In fiscal 2010, Nipponkoa achieved its CO2 emissions target (including indirect emissions) of a 20% reduction from 2006 levels. As a signatory to the UN Global Compact, the company set a medium- to long-term target for the creation of a low carbon society in accordance with the precautionary principle, with the aim of a 34% reduction in CO2 emissions by fiscal 2020 and an 80% reduction by 2050.

Nipponkoa's progress now appears to be smooth, but when it started considering emissions reduction in 2007, few people in Japan understood the idea of carbon neutrality and there were no helpful precedents. So, the company independently established the Nipponkoa Standards for calculating CO2 emissions, following the guidelines published by the Ministry of the Environment at that time.

For calculating CO2 emissions, the company carefully drew up standards appropriate to its business activities by setting the boundaries as widely as possible and creating a unique method to calculate emissions from activities for which calculation standards had not yet been established.

Three years after the company launched its carbon-neutral plan, an important effect emerged in its business costs - its efforts to reduce CO2 emissions reduced costs by about 3 billion yen. In particular, the items that were calculated in accordance with the company's unique standards significantly contributed to cost reductions: direct emission reductions calculated in accordance with legal standards and indirect emissions calculated in accordance with Nipponkoa's own standards were almost even, but in terms of impact on cost reduction, the former saved about 300 million yen (about US$3.89 million) where the latter saved as much as 2.7 billion yen (about US$35.06 million), a 9 times more.

"At first many in our company questioned the carbon neutralization initiative, but expanding the targets for CO2 calculations led to cost reductions greater than the cost of purchasing the emissions credits necessary to achieve carbon neutrality," Ito says.

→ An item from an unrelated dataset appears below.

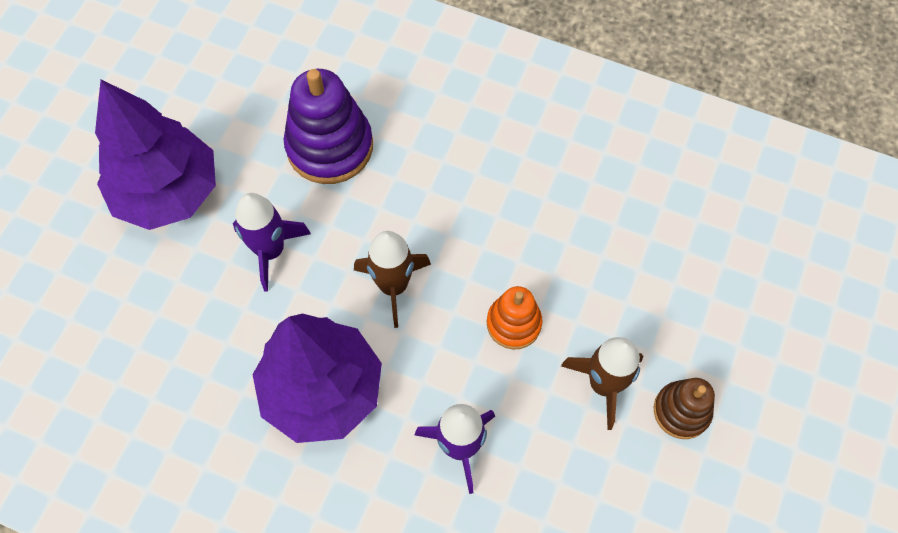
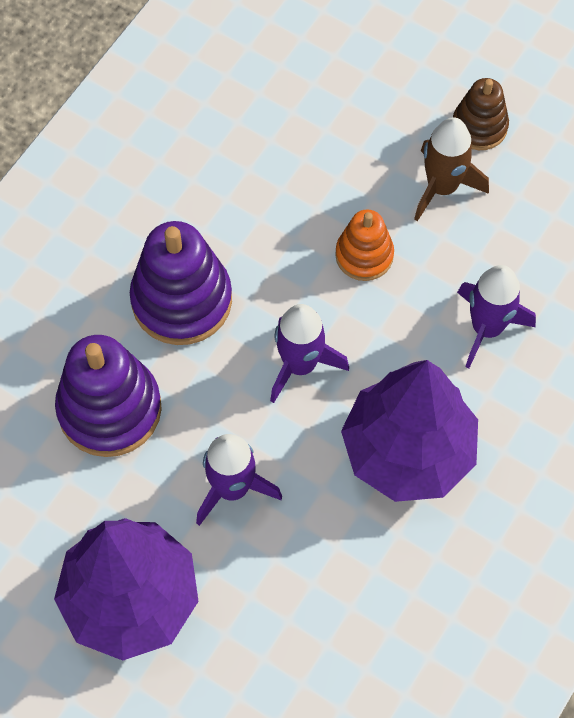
camera: 80 degrees left, 0 degrees up
brown rocket [354,231,431,328] -> purple rocket [270,304,349,403]
none -> purple stacking toy [130,221,232,345]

Hoping to share these beneficial results with many other businesses, Nipponkoa developed a new service jointly with Hitachi Solutions, Ltd., the "System for Visualizing CO2 & Costs." Its group companies started to promote Nipponkoa's unique initiative of "Eco-checkers" as a consulting service to their business partners.

Miracle Miracle -- A Place for Global Kids to Create the Future

In 2011 Nipponkoa started a new project "Miracle Miracle -- A Place for Global Kids to Create the Future." This website is an online community to link young people around the world with each other. It has partnered with Japan for Sustainability (JFS), a non-profit organization that provides information on sustainability-related developments and activities in Japan to 191 countries in the world, in order to help launch the website in both in English and Japanese. The website focuses on providing contents that help children around the world communicate with each other, in the hope of offering them a venue where they can build connections with each other while learning basic knowledge on the environment and society.

In the kickoff questionnaire, answers from 312 children in 23 countries were received in response to the question "What do you want to leave behind 100 years from now?" The most common answers dealt with rivers, mountains, or other natural environments and the animals that live there, as well as families, friends, and other close relationships. Some were about tragedies involving nuclear plants, nuclear bombs or the 9.11 terrorist attacks, peace, and a world without poverty, hunger or wars.

"In Japan, English has become an obligatory subject for students in the 5th grade and higher. On the other hand, fewer students are studying abroad. We hope to give the children opportunities to connect to the world at as early an age as possible, and inspire them to grow up just like Ms. Severn Cullis-Suzuki by telling adults what they learn through the website Miracle Miracle," Ito says. The Legendary Speech -- Severn Cullis-Suzuki

Although insurance products are not visible, they are in fact "reliable products" that can support people in trouble, and give them a feeling of security. While working to strengthen connections and bonds with people through its insurance products, Nipponkoa contributes to creating an environment where people can live a better life.